As America turns away from multilateralism, China is reshaping global geopolitics on its own through the Asian Infrastructure Investment Bank, the New Development Bank, the Belt and Road Initiative, and other means. But, though China’s current policies will have long-term implications for the Asia–Pacific region and the world, most of us have yet to consider these consequences with appropriate care.

Still, great-power confrontations need not be the new order of the day. The failed launch in October 2018 of a rocket carrying a US astronaut and a Russian cosmonaut to the International Space Station was a fitting metaphor for the state of geopolitical relations today. Nonetheless, it also served as a reminder of a deeper history of multilateral cooperation and what it has accomplished. All told, 18 countries have participated in voyages to the ISS, which is currently home to a team of American, Russian and German astronauts working together.

Though the space race began as a zero-sum contest at the height of the Cold War, it became an area of sustained international collaboration. Today, the Russian and US space programs are so mutually dependent that American astronauts cannot fly to the ISS without Russian rocket launchers, and Russian cosmonauts cannot survive aboard the station without American technology.

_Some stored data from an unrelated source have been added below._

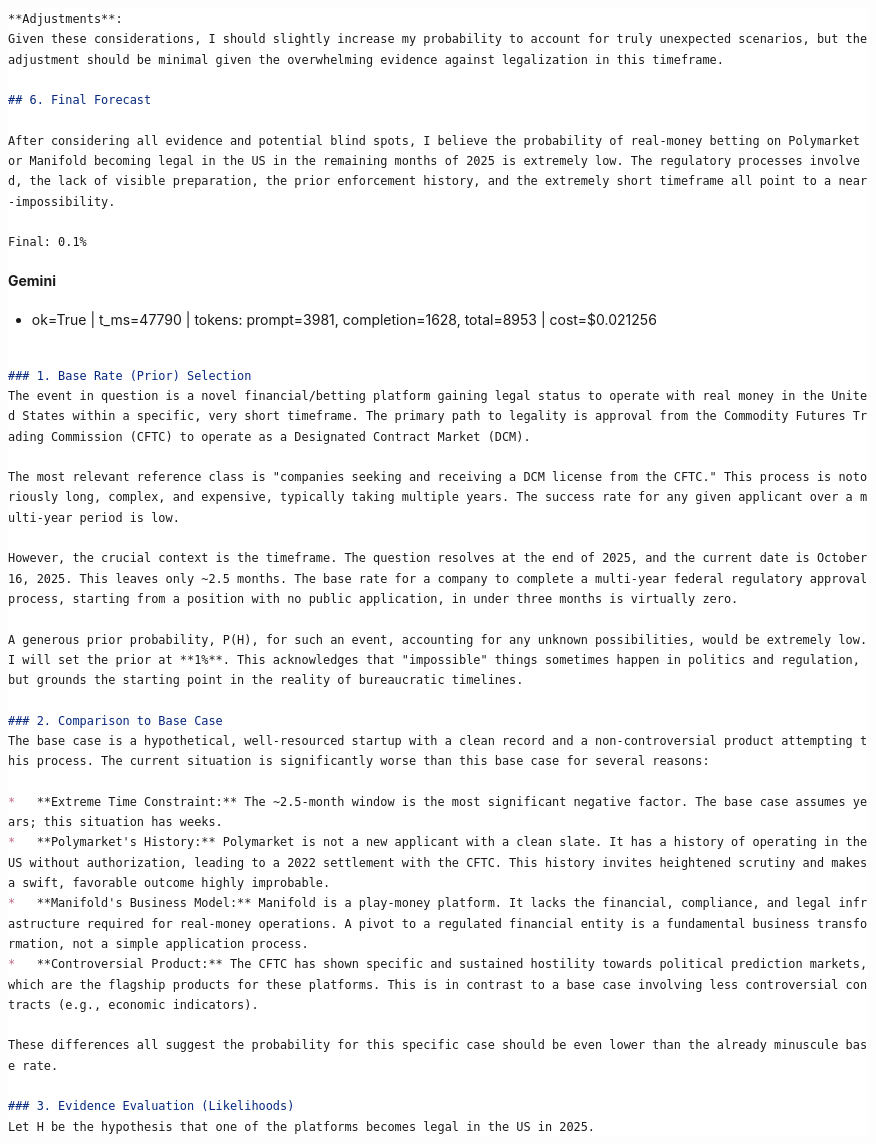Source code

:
 ```md
**Adjustments**:
Given these considerations, I should slightly increase my probability to account for truly unexpected scenarios, but the adjustment should be minimal given the overwhelming evidence against legalization in this timeframe.

## 6. Final Forecast

After considering all evidence and potential blind spots, I believe the probability of real-money betting on Polymarket or Manifold becoming legal in the US in the remaining months of 2025 is extremely low. The regulatory processes involved, the lack of visible preparation, the prior enforcement history, and the extremely short timeframe all point to a near-impossibility.

Final: 0.1%

```

#### Gemini

- ok=True | t_ms=47790 | tokens: prompt=3981, completion=1628, total=8953 | cost=$0.021256

```md

### 1. Base Rate (Prior) Selection
The event in question is a novel financial/betting platform gaining legal status to operate with real money in the United States within a specific, very short timeframe. The primary path to legality is approval from the Commodity Futures Trading Commission (CFTC) to operate as a Designated Contract Market (DCM).

The most relevant reference class is "companies seeking and receiving a DCM license from the CFTC." This process is notoriously long, complex, and expensive, typically taking multiple years. The success rate for any given applicant over a multi-year period is low.

However, the crucial context is the timeframe. The question resolves at the end of 2025, and the current date is October 16, 2025. This leaves only ~2.5 months. The base rate for a company to complete a multi-year federal regulatory approval process, starting from a position with no public application, in under three months is virtually zero.

A generous prior probability, P(H), for such an event, accounting for any unknown possibilities, would be extremely low. I will set the prior at **1%**. This acknowledges that "impossible" things sometimes happen in politics and regulation, but grounds the starting point in the reality of bureaucratic timelines.

### 2. Comparison to Base Case
The base case is a hypothetical, well-resourced startup with a clean record and a non-controversial product attempting this process. The current situation is significantly worse than this base case for several reasons:

*   **Extreme Time Constraint:** The ~2.5-month window is the most significant negative factor. The base case assumes years; this situation has weeks.
*   **Polymarket's History:** Polymarket is not a new applicant with a clean slate. It has a history of operating in the US without authorization, leading to a 2022 settlement with the CFTC. This history invites heightened scrutiny and makes a swift, favorable outcome highly improbable.
*   **Manifold's Business Model:** Manifold is a play-money platform. It lacks the financial, compliance, and legal infrastructure required for real-money operations. A pivot to a regulated financial entity is a fundamental business transformation, not a simple application process.
*   **Controversial Product:** The CFTC has shown specific and sustained hostility towards political prediction markets, which are the flagship products for these platforms. This is in contrast to a base case involving less controversial contracts (e.g., economic indicators).

These differences all suggest the probability for this specific case should be even lower than the already minuscule base rate.

### 3. Evidence Evaluation (Likelihoods)
Let H be the hypothesis that one of the platforms becomes legal in the US in 2025.
```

Of course, this longstanding partnership could well end. And a 2011 US law already bars China from accessing the ISS, or from working with NASA. Still, if otherwise hostile powers such as the US and Russia can find ways to cooperate in space, then surely something similar can be achieved here on earth.

We must hold out hope. The Cold War lasted four agonising decades, not least because the Soviet Union refused to acknowledge the value of markets and private property, and eschewed contact with the West. The same cannot be said for China. More than 600,000 Chinese students study abroad every year, and 450,000 of them do so in the US and Europe, where they form lasting social and professional networks.

As we prepare for global conflicts in the years ahead, we must work for a future shaped by collaboration. Whether the issue is financial stability, climate change or tax havens, there is a strong case to be made that national interests are best served through international cooperation. Yet with supply chains being reorganised, bilateral and regional trade agreements being negotiated, and regional governments—not least, California’s—pursuing their own deals at the global level, we will have to expand the scope of that cooperation.

Globalisation is at a crossroads. One way or another, international organisations and multilateral frameworks will need to accommodate the new poles of geopolitical power that are emerging. The decisions that we are contemplating today will have significant and far-reaching implications for our planet’s future. The only question is whether they will be made unilaterally or collaboratively. We must summon the will of our postwar predecessors, so that we, too, can be ‘present at the creation’ of an order that is fit for our moment in history.